Tag question Appearing at the beginning Appearing at the end
isn’t it? n/a that’s the right answer, isn’t it?
do we? n/a we don’t need to watch t+v right now, do we?
aren’t you? n/a you’re a little cranky today, aren’t you?
didn’t you? n/a you saw your friend at the store today, didn’t you?

4.9.3 Tags to transcribe on a separate line

Sometimes you will hear complete sentences spoken like tags. Do NOT transcribe complete sentence tags on the same utterance line as another sentence, even if they really, really sound like they go together. This would be a violation of Rule 4.7.

If a speaker says: Transcribe it as:
I know, it’s so crazy! I know.
  it’s so crazy.
I don’t know, maybe we should wait until after dinner. I don’t know.
  maybe we should wait until after dinner.
you know what, let’s put the toys away first. you know what?
  let’s put the toys away first.
there you go, it’s all fixed. there you go.
  it’s all fixed.
you see, all three things are the same color. you see?
  all three things are the same color.

4.9.4 Tags vs. multi-clause utterances

You may notice that a subset of these tags (such as “I know” and “you see”) could actually be the beginning of a sentence without being a tag. For example, a speaker might say “I know it’s so crazy”, meaning “I know THAT it’s so crazy”. Most sentences that fall into this category contain verbs of perception or cognition, like “think”, “see”, “know”, “wish”, etc.
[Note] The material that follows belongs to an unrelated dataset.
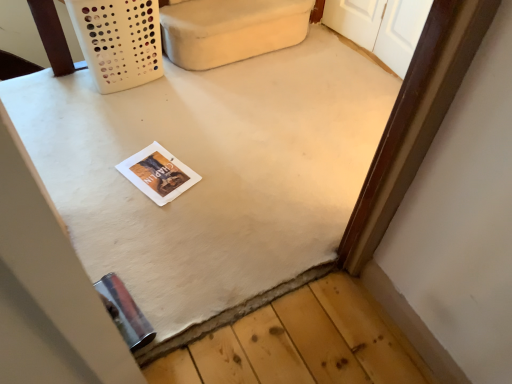
In order to click on free space underneath white paper magazine at center (from a real-world perspective) in this screenshot , I will do `click(149, 170)`.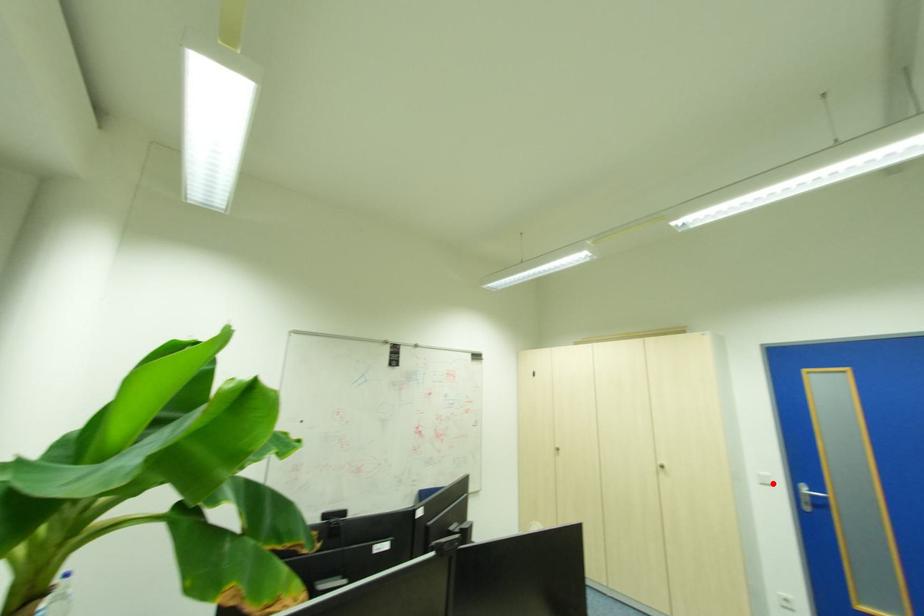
In cases where a speaker means something like “I know that it’s so crazy” or “you see that all three things are the same color”, but has simply omitted the word “that”, put them on the same utterance line and do NOT break them up.

4.10 Repeated words and phrases may be transcribed as one utterance

If a speaker keeps repeating a word or short phrase over and over again (e.g. “no no no, no no, no no no....no!” or “I won’t I won’t I won’t I won’t!”, or is counting, saying the alphabet, or reciting a list, use Rules 4.8.1 and 4.8.2 to establish utterance boundaries. If you are dealing with a short repeated sentence (like “I won’t”), then you have leave to break Rule 4.7 and put them on the same utterance line if:

  1. they are spoken rapidly
  2. they are part of a single intonational contour as defined in 4.8.2
  3. there is no discernible pause in between repetitions.

Basically, (a), (b), and (c) are to help you determine in an objective way whether to make it look in the transcript like the speaker kept uttering the same thing over and over again, or like they said one utterance with an emphatically repeated sentence in it. Whenever you have a repeated word or phrase, type it out according to the conventions in Rule 6.3.